*QUESTIONS*
(1) In the review of David Walsh's The Priority of the Person, which earlier book is the new one said to follow up?
(2) Carry on the review of David Walsh's The Priority of the Person, starting right after its last sentence.

*** Opening of EXCERPT PROVIDED ***

The Priority of the Person is David Walsh’s follow-up to his highly regarded Politics of the Person as the Politics of Being (2016). It is designed to make some of the close reasoning of this earlier book more accessible. Walsh’s thesis is audacious: liberal democracy and human rights are the consummation of Christian revelation, disclosing the transcendent dignity of the human person.
The absolute respect owed the autonomous person is offered as a control on politics at a moment when significant forces are arrayed against liberal democracy. China is a world power and an ethno-state little interested in cultural diversity within its borders or the self-determination of states in its growing sphere of influence. Russian theorist Alexander Dugin draws on the very same existential thinkers cited favourably by Walsh to recommend the strategy of ethnopluralism as a brake on liberal democracy. He argues that liberal democracy is a racist Western export intent on supplanting the value orders of rival civilizations. Michel Houellebecq thinks modern science has torpedoed Western humanism and in gory detail has laid bare our pathologies. Besides probing the significance of transhumanism, he has imagined a scenario in which political Islam will appeal to the utterly demoralized populations of Europe. In America, summer 2020 witnessed an orgy of iconoclasm on the premise that identity is a matter of race and gender and not the work of autonomous persons. Sir Roger Scruton identified this phenomenon in his memorable phrase “the culture of repudiation,” which has long been incubating in our universities.

*** Close of EXCERPT PROVIDED ***
*** Opening of DATASET ***

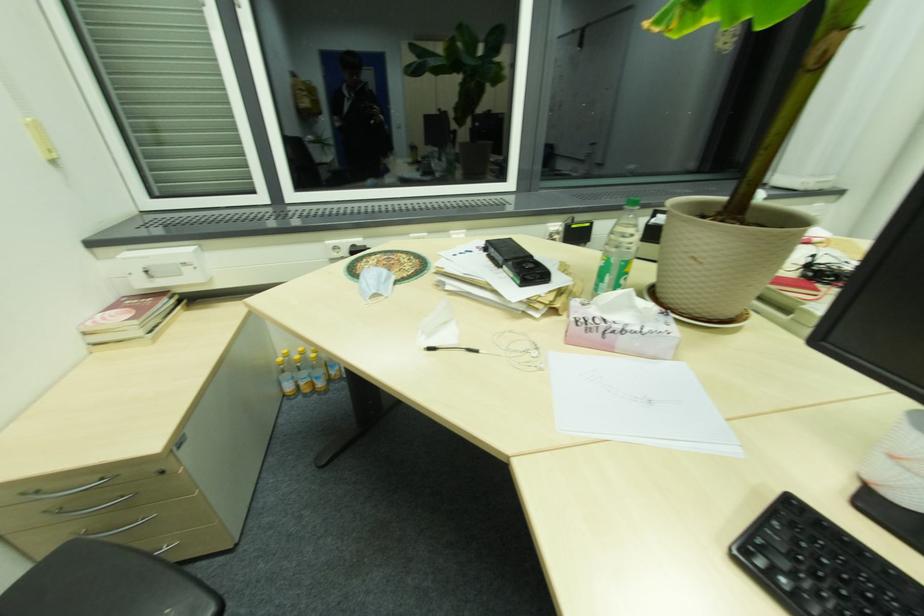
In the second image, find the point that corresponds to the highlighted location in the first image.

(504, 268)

*** Close of DATASET ***
*** Opening of DATASET ***

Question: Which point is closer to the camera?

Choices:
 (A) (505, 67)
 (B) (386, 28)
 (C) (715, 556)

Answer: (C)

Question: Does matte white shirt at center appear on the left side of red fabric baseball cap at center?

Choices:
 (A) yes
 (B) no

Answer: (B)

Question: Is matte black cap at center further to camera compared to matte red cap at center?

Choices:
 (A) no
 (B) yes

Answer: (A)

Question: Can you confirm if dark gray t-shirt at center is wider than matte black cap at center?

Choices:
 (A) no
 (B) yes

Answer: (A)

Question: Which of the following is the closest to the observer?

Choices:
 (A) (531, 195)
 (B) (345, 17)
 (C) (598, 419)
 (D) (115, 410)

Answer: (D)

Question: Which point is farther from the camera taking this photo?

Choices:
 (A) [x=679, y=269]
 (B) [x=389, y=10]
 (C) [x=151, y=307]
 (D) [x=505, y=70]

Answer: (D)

*** Close of DATASET ***

*RESPONSE LIST*
(1) Politics of the Person as the Politics of Being (2016).

(2)
Walsh is a professor of politics at the Catholic University of America and is aware many Catholic theorists are no longer convinced liberalism provides any support for human dignity. His thesis threads two alternatives. For decades, the reigning wisdom in Catholicism has been that a neutral, secular state is all the Church requires for her spiritual labors. The age of Catholic states is over, and so long as the Church has the freedom to congregate and teach, all is well. The assumption that liberal democracy provides this neutral framework was voiced most prominently by the enormously influential French Catholic Thomist, Jacques Maritain (1882-1973).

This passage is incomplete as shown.